M. Duchesneau a accepté le poste «avec enthousiasme» la semaine dernière. Il estime que ses connaissances du monde interlope seront bien utiles. «Le crime organisé a le bras long. Quand je regarde les investissements annoncés, on voit qu'on va investir beaucoup plus que dans le passé. Cela pourrait être attirant pour des gens qui ont des idées malhonnêtes.»

Le mandat de l'unité sera «d'assurer une surveillance étroite des marchés, de prévenir la fraude, la collusion et la malversation, d'encourager la pratique loyale des affaires et de mettre en place des mécanismes de détection de la collusion». L'unité devra signaler tout cas de collusion «réel ou appréhendé» aux enquêteurs de l'opération Marteau.

Le budget alloué à l'unité anticollusion «n'a pas été défini», pas plus que le nombre d'employés qui y travailleront, a dit Julie Boulet. En plus de s'adjoindre des fonctionnaires du ministère des Transports, Jacques Duchesneau compte embaucher des juricomptables, des estimateurs et des économistes.

Mandat de deux ans

Jacques Duchesneau n'a pas encore signé de contrat avec le gouvernement. «Je suis tellement convaincu de la cause que je n'ai même pas parlé de ça encore», a-t-il affirmé. Son mandat est d'une durée de deux ans, renouvelable. Il relèvera du sous-ministre, a indiqué Julie Boulet.

Selon la ministre, des négociations sont en cours avec le Secrétariat aux emplois supérieurs du ministère du Conseil exécutif - le ministère du premier ministre. Or, le Secrétariat n'était pas au courant de l'embauche de Jacques Duchesneau, a indiqué la secrétaire générale associée à la communication gouvernementale, Marie-Claire Ouellet.

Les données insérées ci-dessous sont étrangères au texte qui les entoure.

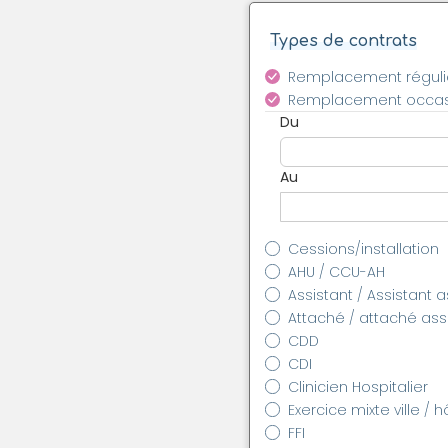
Types de contrats
Remplacement réguli
Remplacement occas
Du
Au
Cessions/installation
AHU / CCU-AH
Assistant / Assistant 
Attaché / attaché as
CDD
CDI
Clinicien Hospitalier
Exercice mixte ville / h
FFI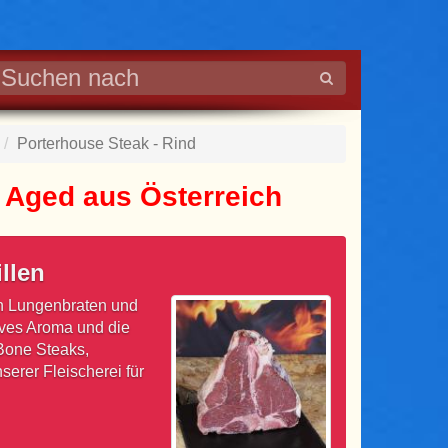
Porterhouse Steak - Rind
 Aged aus Österreich
llen
en Lungenbraten und
sives Aroma und die
-Bone Steaks,
serer Fleischerei für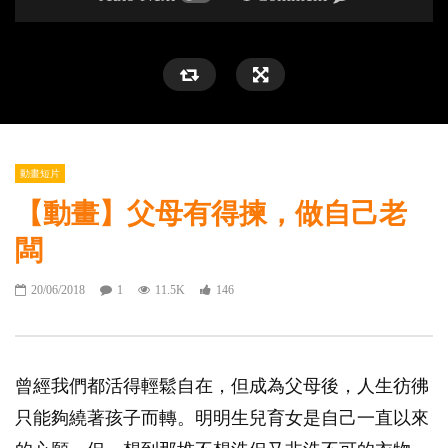
動畫短片
【動畫】父母有得揀，做自己老
闆
20/06/2018
1
11.5K
146
曾經我們都活得輕鬆自在，但成為父母後，人生彷彿
只能夠繞著孩子而轉。明明生兒育女是自己一直以來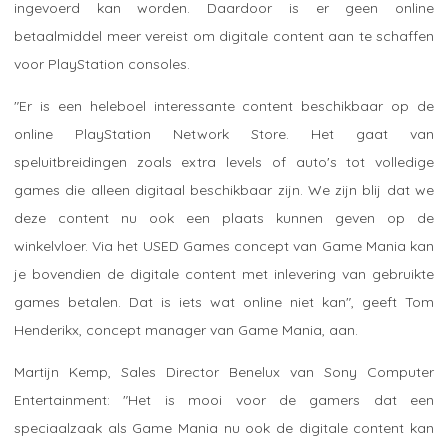
ingevoerd kan worden. Daardoor is er geen online
betaalmiddel meer vereist om digitale content aan te schaffen
voor PlayStation consoles.
"Er is een heleboel interessante content beschikbaar op de
online PlayStation Network Store. Het gaat van
speluitbreidingen zoals extra levels of auto's tot volledige
games die alleen digitaal beschikbaar zijn. We zijn blij dat we
deze content nu ook een plaats kunnen geven op de
winkelvloer. Via het USED Games concept van Game Mania kan
je bovendien de digitale content met inlevering van gebruikte
games betalen. Dat is iets wat online niet kan", geeft Tom
Henderikx, concept manager van Game Mania, aan.
Martijn Kemp, Sales Director Benelux van Sony Computer
Entertainment: "Het is mooi voor de gamers dat een
speciaalzaak als Game Mania nu ook de digitale content kan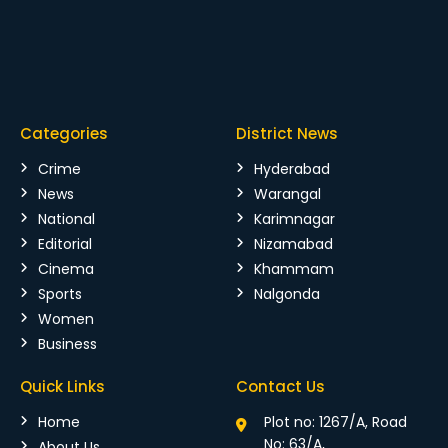
Categories
District News
Crime
Hyderabad
News
Warangal
National
Karimnagar
Editorial
Nizamabad
Cinema
Khammam
Sports
Nalgonda
Women
Business
Quick Links
Contact Us
Home
Plot no: 1267/A, Road
No: 63/A,
About Us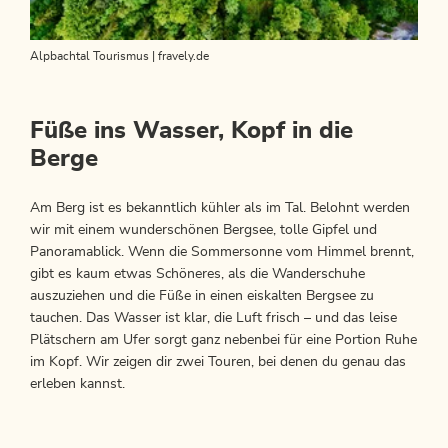
Alpbachtal Tourismus | fravely.de
Füße ins Wasser, Kopf in die
Berge
Am Berg ist es bekanntlich kühler als im Tal. Belohnt werden
wir mit einem wunderschönen Bergsee, tolle Gipfel und
Panoramablick. Wenn die Sommersonne vom Himmel brennt,
gibt es kaum etwas Schöneres, als die Wanderschuhe
auszuziehen und die Füße in einen eiskalten Bergsee zu
tauchen. Das Wasser ist klar, die Luft frisch – und das leise
Plätschern am Ufer sorgt ganz nebenbei für eine Portion Ruhe
im Kopf. Wir zeigen dir zwei Touren, bei denen du genau das
erleben kannst.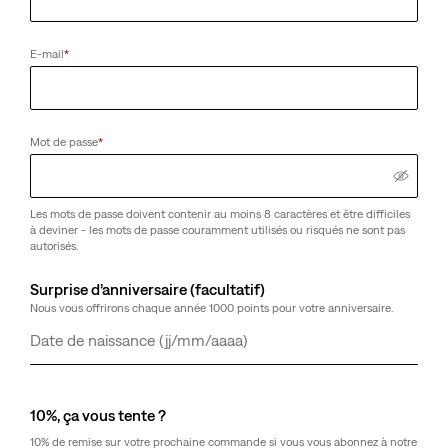
E-mail
*
Mot de passe
*
Les mots de passe doivent contenir au moins 8 caractères et être difficiles
à deviner - les mots de passe couramment utilisés ou risqués ne sont pas
autorisés.
Surprise d’anniversaire (facultatif)
Nous vous offrirons chaque année 1000 points pour votre anniversaire.
Jour
Mois
Année
10%, ça vous tente ?
10% de remise sur votre prochaine commande si vous vous abonnez à notre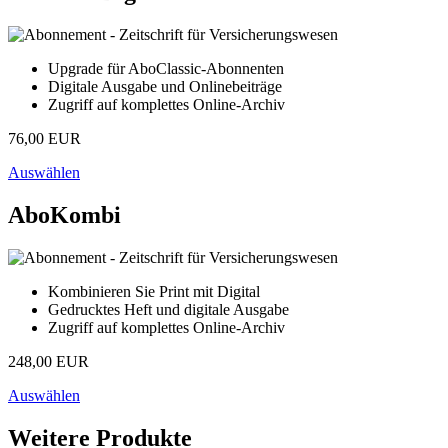
Upgrade für AboClassic-Abonnenten
Digitale Ausgabe und Onlinebeiträge
Zugriff auf komplettes Online-Archiv
76,00 EUR
Auswählen
AboKombi
Kombinieren Sie Print mit Digital
Gedrucktes Heft und digitale Ausgabe
Zugriff auf komplettes Online-Archiv
248,00 EUR
Auswählen
Weitere Produkte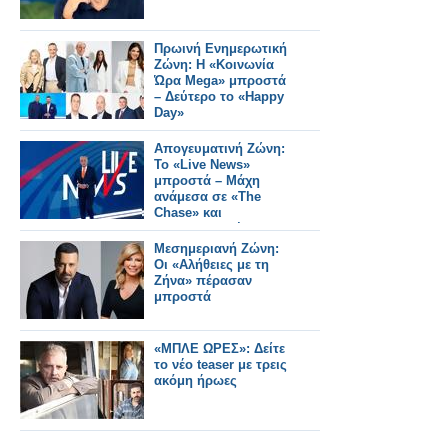
Πρωινή Ενημερωτική
Ζώνη: Η «Κοινωνία
Ώρα Mega» μπροστά
– Δεύτερο το «Happy
Day»
Απογευματινή Ζώνη:
Το «Live News»
μπροστά – Μάχη
ανάμεσα σε «The
Chase» και
«Οικογενειακές
Ιστορίες»
Μεσημεριανή Ζώνη:
Οι «Αλήθειες με τη
Ζήνα» πέρασαν
μπροστά
«ΜΠΛΕ ΩΡΕΣ»: Δείτε
το νέο teaser με τρεις
ακόμη ήρωες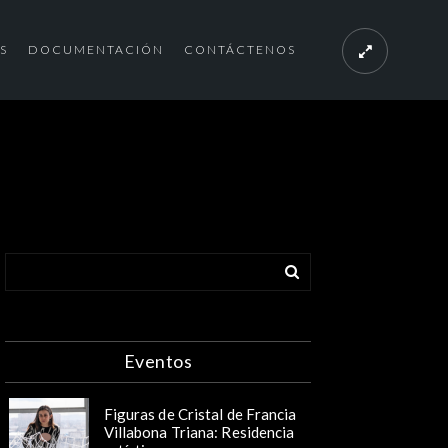
S
DOCUMENTACIÓN
CONTÁCTENOS
Eventos
Figuras de Cristal de Francia
Villabona Triana: Residencia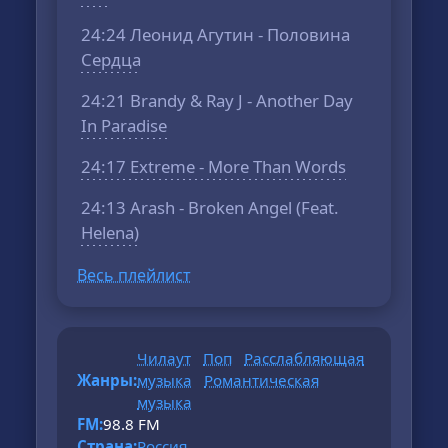
24:24 Леонид Агутин - Половина
Сердца
24:21 Brandy & Ray J - Another Day
In Paradise
24:17 Extreme - More Than Words
24:13 Arash - Broken Angel (Feat.
Helena)
Весь плейлист
Чилаут
Поп
Расслабляющая
Жанры:
музыка
Романтическая
музыка
FM:
98.8 FM
Страна:
Россия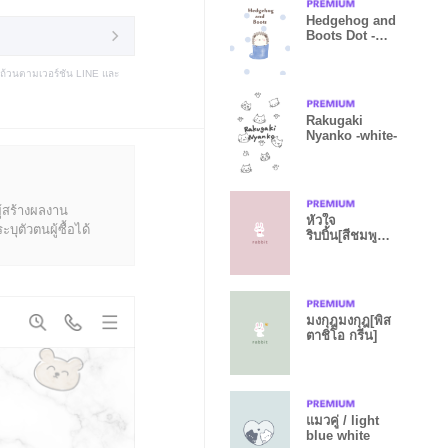
Hedgehog and
Boots Dot -
navy-
บถ้วนตามเวอร์ชัน LINE และ
Rakugaki
Nyanko -white-
ู้สร้างผลงาน
หัวใจ
ุตัวตนผู้ซื้อได้
ริบบิ้น[สีชมพู
คอรัล]
มงกุฎมงกุฎ[พิส
ตาชิโอ กรีน]
แมวคู่ / light
blue white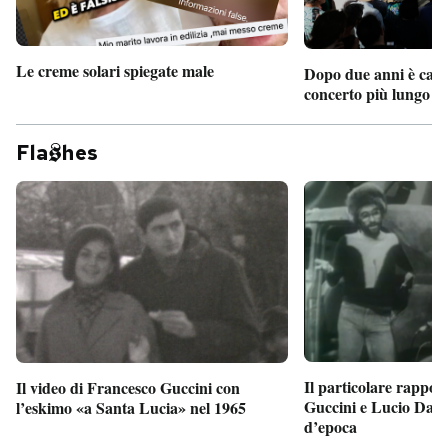
Le creme solari spiegate male
Dopo due anni è camb
concerto più lungo d
Fla
hes
Il particolare rappor
Il video di Francesco Guccini con
Guccini e Lucio Dalla
l’eskimo «a Santa Lucia» nel 1965
d’epoca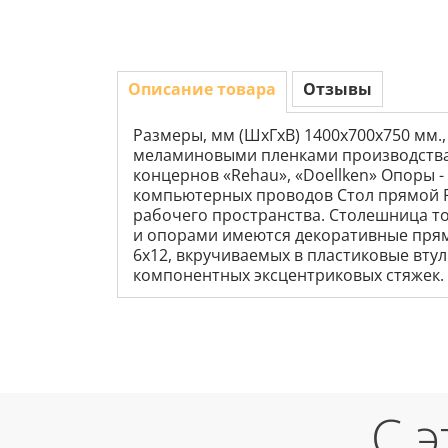
Описание товара
Отзывы
Размеры, мм (ШхГхВ) 1400х700х750 мм.,
меламиновыми пленками производства «
концернов «Rehau», «Doellken» Опоры 
компьютерных проводов Стол прямой R–
рабочего пространства. Столешница то
и опорами имеются декоративные прям
6х12, вкручиваемых в пластиковые вту
компонентных эксцентриковых стяжек.
С 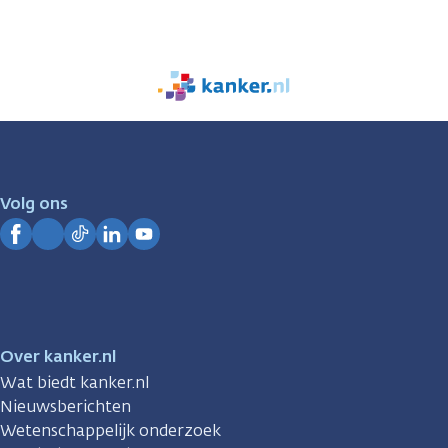
We
zijn
er
voor
je.
Volg ons
Kanker.nl
Facebook
Instagram
TikTok
LinkedIn
YouTube
Over kanker.nl
Wat biedt kanker.nl
Nieuwsberichten
Wetenschappelijk onderzoek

Julie Boulet a affirmé qu'aucun cas de collusion n'a été porté à son attention à la suite d'une vérification qu'elle a demandée l'automne dernier. Elle a demandé aux journalistes de s'adresser au sous-ministre pour obtenir les résultats. Or Michel Boivin a dit que la vérification n'avait pas été faite puisque «ça n'a jamais été demandé par les autorités ministérielles».

Julie Boulet a nié que les travaux routiers coûtent 30% plus cher au Québec par rapport à la moyenne canadienne, selon un rapport de Transport Canada. La méthodologie de ce rapport ne permet pas d'arriver à cette conclusion, dit-elle. Les «résultats préliminaires» d'une analyse comparative faite par son ministère démontrent que les coûts sont comparables entre le Québec et le Nouveau-Brunswick. Les résultats de cette analyse seront connus au printemps.

Jacques Duchesneau assure par ailleurs qu'il n'a pas l'intention de se lancer en politique provinciale. «Been there, done that», a lancé le candidat déçu à la mairie de Montréal en 1998.